WASHINGTON A powerful House committee chairman threatened Friday to force a floor vote to break the impasse within Democratic ranks over U.S. health care overhaul, an issue that has become pivotal for Barack Obama's young presidency.
Energy and Commerce Chairman Henry Waxman said negotiations with fiscally conservative Democrats on his panel cannot continue indefinitely. But a floor vote would put fellow Democrats in an exposed position, having to cast a vote on a $540-billion upper-income tax increase that the Senate is unlikely to embrace to help pay for covering the uninsured.
About 50 million of America's 300 million are without health insurance. The United States is the only major industrialized nation that lacks a comprehensive health care plan. Most Americans with health insurance receive it through their employers, though those who do not or who are unemployed must either buy costly insurance or pay medical bills out of pocket. The elderly and indigent receive coverage from the government.
The problems on the House side of the Capitol come a day after Senate Democratic leaders announced they would not go ahead as planned with a floor vote before Congress departs for its August recess. Senate Democrats are also divided. While some are negotiating with Republicans, others want to plow ahead on their own.
"We're going to have to look at perhaps bypassing the (Energy and Commerce) committee because we've got to get moving on this legislation," said Waxman. "I hope we don't come to that conclusion." Two House panels have already passed legislation. Waxman is stymied because seven conservatives on his committee part of a group called the Blue Dog Democrats are sticking together.
Negotiations are continuing, but Waxman said he is running out of patience.
"We're not going to let them empower the Republicans to control the committee," he said.
"This this can't be an interminable discussion," Waxman added.
As lawmakers continued to haggle, the White House said Obama will keep working on health care in August even if Congress goes home.
"Nobody in planning meetings decided we should just take August off," said White House spokesman Robert Gibbs. "For a long time we planned to continue the discussion on the issues that are important, be it the economy, health care...education. That had had always in many ways been priced into the scenario."
Obama envisions legislation that would, for the first time, require all Americans to be insured. A new government insurance program would compete with private insurers, and insurance companies would be barred from excluding people with pre-existing conditions. The goals are to hold down costs and extend coverage to most of the 50 million uninsured.
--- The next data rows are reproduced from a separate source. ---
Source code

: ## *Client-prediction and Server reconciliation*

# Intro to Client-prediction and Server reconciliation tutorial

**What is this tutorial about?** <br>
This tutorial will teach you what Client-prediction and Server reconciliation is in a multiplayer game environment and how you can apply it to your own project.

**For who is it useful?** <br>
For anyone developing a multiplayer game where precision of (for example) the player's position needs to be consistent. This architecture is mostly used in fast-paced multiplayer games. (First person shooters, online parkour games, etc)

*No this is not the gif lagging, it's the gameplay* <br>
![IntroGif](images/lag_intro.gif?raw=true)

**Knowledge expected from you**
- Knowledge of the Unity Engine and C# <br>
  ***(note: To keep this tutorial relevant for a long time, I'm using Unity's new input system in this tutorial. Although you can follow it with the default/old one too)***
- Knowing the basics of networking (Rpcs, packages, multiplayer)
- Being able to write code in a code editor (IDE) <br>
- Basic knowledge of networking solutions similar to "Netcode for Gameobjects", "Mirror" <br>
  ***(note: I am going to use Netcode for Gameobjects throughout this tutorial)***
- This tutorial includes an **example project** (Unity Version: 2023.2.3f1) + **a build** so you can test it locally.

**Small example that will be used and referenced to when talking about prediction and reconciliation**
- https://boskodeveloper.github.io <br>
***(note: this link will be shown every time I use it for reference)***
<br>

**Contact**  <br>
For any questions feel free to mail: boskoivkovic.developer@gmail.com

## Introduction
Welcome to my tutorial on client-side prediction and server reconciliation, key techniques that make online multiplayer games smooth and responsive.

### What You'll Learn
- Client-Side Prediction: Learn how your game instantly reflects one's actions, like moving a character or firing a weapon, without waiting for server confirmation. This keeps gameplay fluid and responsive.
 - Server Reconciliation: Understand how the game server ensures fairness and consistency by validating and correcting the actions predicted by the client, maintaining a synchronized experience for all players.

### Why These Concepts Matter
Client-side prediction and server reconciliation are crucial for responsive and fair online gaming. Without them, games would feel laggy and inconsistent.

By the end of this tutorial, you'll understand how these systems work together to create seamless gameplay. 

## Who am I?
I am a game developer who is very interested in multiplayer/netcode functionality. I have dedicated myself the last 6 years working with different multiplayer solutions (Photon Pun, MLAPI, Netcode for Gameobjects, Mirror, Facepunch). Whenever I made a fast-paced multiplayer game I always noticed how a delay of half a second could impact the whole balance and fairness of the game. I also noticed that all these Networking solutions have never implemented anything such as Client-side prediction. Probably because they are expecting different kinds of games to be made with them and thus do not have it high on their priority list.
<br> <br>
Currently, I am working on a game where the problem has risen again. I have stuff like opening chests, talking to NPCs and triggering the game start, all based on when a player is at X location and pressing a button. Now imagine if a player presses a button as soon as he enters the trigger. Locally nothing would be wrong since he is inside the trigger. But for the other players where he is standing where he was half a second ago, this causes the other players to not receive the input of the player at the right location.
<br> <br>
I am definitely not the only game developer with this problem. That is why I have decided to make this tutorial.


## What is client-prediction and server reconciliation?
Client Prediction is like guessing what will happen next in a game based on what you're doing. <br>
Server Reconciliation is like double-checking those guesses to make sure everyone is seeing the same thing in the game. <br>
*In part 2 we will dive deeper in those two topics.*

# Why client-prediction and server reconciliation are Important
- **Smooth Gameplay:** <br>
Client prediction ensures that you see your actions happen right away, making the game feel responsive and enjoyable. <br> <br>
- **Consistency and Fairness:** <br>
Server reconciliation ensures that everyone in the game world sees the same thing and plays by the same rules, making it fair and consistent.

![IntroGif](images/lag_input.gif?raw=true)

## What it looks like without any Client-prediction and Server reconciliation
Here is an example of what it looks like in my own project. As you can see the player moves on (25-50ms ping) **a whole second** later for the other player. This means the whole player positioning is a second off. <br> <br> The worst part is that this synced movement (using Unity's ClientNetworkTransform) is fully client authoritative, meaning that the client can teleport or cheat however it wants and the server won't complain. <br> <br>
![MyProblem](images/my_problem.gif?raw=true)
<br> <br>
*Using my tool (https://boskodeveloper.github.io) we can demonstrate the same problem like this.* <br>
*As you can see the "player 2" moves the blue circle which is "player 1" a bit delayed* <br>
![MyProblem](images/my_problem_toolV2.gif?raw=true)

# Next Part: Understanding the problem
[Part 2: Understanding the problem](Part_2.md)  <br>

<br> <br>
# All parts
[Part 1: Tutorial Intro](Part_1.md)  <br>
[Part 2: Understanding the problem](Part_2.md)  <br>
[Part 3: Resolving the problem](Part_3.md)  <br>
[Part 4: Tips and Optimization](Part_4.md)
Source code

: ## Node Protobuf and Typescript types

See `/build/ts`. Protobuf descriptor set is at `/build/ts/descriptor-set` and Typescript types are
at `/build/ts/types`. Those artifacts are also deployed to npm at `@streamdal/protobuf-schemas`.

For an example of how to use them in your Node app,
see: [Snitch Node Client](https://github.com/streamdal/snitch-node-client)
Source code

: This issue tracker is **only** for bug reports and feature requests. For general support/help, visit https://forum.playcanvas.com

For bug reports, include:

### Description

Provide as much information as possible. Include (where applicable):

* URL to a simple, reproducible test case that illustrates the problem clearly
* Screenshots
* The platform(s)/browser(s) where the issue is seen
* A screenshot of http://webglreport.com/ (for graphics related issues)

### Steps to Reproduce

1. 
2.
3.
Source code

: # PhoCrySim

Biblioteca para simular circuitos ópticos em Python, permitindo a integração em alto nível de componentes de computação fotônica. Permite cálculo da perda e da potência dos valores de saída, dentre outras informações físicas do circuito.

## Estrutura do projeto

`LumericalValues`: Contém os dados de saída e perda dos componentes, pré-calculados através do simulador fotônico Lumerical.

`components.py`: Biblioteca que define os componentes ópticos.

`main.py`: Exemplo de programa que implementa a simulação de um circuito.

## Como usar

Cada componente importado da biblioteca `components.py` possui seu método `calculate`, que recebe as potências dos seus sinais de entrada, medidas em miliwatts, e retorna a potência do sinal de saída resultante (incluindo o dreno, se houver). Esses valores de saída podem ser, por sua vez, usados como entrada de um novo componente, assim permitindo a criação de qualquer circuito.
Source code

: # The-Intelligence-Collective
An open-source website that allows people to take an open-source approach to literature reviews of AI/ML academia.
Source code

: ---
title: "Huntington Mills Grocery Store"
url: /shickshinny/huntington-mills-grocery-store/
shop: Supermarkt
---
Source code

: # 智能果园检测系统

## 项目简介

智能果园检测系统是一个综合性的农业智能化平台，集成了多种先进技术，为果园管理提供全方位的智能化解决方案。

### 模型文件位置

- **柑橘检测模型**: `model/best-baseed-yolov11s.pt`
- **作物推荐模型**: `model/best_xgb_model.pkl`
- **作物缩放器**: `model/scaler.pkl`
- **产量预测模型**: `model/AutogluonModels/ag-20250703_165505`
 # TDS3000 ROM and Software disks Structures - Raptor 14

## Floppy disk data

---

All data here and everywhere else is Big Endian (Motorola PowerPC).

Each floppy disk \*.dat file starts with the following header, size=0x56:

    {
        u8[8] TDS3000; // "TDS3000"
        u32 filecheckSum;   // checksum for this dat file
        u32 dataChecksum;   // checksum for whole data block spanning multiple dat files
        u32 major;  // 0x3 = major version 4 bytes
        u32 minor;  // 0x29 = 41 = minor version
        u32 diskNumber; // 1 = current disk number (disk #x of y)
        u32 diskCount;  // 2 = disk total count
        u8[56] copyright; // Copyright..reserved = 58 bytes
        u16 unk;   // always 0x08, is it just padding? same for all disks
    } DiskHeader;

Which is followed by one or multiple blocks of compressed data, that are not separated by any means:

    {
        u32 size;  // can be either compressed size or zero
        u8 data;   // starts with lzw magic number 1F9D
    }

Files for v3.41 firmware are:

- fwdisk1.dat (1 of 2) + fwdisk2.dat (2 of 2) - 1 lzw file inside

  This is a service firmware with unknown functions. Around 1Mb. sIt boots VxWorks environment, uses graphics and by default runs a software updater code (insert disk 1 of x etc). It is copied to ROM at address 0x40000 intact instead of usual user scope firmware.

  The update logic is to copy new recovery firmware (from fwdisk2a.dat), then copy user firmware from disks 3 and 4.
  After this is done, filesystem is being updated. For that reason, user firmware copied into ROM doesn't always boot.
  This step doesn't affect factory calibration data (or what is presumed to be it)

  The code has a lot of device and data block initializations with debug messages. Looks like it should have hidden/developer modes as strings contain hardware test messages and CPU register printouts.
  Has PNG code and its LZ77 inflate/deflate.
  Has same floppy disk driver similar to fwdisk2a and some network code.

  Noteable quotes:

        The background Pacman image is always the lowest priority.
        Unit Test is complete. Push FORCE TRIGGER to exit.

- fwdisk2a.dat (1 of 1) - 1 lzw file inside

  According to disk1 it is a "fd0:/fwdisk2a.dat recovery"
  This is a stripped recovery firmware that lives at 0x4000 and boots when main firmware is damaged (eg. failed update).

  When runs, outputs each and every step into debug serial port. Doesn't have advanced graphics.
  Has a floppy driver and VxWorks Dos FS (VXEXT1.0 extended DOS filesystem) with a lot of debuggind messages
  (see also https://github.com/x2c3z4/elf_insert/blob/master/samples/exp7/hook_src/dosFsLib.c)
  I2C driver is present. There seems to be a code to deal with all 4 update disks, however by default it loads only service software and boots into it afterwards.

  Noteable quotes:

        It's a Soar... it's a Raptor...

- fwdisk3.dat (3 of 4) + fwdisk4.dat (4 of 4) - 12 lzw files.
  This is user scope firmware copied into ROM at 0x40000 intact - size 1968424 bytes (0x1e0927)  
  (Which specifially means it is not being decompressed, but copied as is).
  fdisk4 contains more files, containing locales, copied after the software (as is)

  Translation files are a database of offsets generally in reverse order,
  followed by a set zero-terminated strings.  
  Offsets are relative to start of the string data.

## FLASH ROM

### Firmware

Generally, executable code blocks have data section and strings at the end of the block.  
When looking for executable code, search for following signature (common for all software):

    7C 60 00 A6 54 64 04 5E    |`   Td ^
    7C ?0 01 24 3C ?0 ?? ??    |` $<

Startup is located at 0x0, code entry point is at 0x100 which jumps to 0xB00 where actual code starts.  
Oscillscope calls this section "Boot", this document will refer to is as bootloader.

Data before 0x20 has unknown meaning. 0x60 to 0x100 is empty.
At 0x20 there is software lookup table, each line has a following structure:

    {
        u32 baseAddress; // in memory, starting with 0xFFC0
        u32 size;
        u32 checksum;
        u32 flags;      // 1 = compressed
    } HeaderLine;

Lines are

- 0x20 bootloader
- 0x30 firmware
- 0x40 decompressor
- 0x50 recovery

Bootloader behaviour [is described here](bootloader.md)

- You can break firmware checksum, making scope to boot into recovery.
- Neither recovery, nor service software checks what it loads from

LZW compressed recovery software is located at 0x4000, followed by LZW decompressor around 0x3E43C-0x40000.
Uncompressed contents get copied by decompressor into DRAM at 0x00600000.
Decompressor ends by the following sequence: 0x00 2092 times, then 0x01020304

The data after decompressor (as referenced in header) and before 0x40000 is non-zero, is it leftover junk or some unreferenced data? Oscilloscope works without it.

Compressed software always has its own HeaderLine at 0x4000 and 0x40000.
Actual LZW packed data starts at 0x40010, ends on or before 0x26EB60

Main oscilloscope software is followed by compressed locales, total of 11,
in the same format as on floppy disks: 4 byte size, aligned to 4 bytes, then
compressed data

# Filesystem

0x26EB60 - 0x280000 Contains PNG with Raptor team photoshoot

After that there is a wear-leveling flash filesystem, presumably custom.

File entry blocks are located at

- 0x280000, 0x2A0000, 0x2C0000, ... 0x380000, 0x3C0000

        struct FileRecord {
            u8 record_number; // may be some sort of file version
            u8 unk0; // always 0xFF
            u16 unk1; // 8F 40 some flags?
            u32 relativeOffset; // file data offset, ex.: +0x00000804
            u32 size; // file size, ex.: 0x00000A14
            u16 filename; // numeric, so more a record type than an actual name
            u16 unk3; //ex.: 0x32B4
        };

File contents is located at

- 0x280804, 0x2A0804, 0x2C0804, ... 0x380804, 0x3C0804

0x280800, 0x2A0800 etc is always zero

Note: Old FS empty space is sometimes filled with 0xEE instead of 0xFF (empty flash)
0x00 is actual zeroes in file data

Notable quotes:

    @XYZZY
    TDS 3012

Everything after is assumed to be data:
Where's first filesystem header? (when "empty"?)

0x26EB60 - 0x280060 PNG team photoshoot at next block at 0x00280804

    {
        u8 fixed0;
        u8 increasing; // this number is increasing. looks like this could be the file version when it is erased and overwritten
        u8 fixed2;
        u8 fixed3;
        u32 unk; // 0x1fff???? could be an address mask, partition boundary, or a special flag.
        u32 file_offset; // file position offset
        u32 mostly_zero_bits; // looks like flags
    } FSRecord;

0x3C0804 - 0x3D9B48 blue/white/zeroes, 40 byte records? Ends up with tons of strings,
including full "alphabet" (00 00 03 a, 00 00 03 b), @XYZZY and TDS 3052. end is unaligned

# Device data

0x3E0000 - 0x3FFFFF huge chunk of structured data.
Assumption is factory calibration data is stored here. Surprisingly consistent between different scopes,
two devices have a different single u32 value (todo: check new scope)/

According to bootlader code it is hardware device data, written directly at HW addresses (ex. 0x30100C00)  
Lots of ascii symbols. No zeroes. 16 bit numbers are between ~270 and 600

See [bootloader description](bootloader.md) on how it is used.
The price tag: $1 trillion-plus over a decade.
Obama met Friday at the White House with Senate Majority Leader Harry Reid and Finance Committee Chairman Max Baucus, both Democrat. Reid said Thursday that the panel will push to complete a bill before the Senate breaks Aug. 7. Baucus has been negotiating with the panel's Republicans in hopes of producing a bipartisan bill.
Finance Committee negotiators are looking at a bill that probably will not satisfy Democratic liberals. One of their top goals is a new government-sponsored insurance plan, and that was a centerpiece of legislation passed by the Senate's health committee. But Finance Committee members are looking at nonprofit cooperatives instead.
In the House, the Blue Dogs want more done to try to control rising medical costs.
Democratic leaders say the back-and-forth is a normal part of the legislative process, but Republicans are latching on to the disarray in delight. The Republican National Committee has taken to issuing news releases headlined "Chaos" that highlight disagreements within the Democrats' ranks.
In a Twittter social network post on Friday, Sen. Charles Grassley, a Republican, gave a shout-out to the Democratic dissidents: "bludogs keep barkin." Grassley is Baucus' counterpart in the Senate health care negotiations.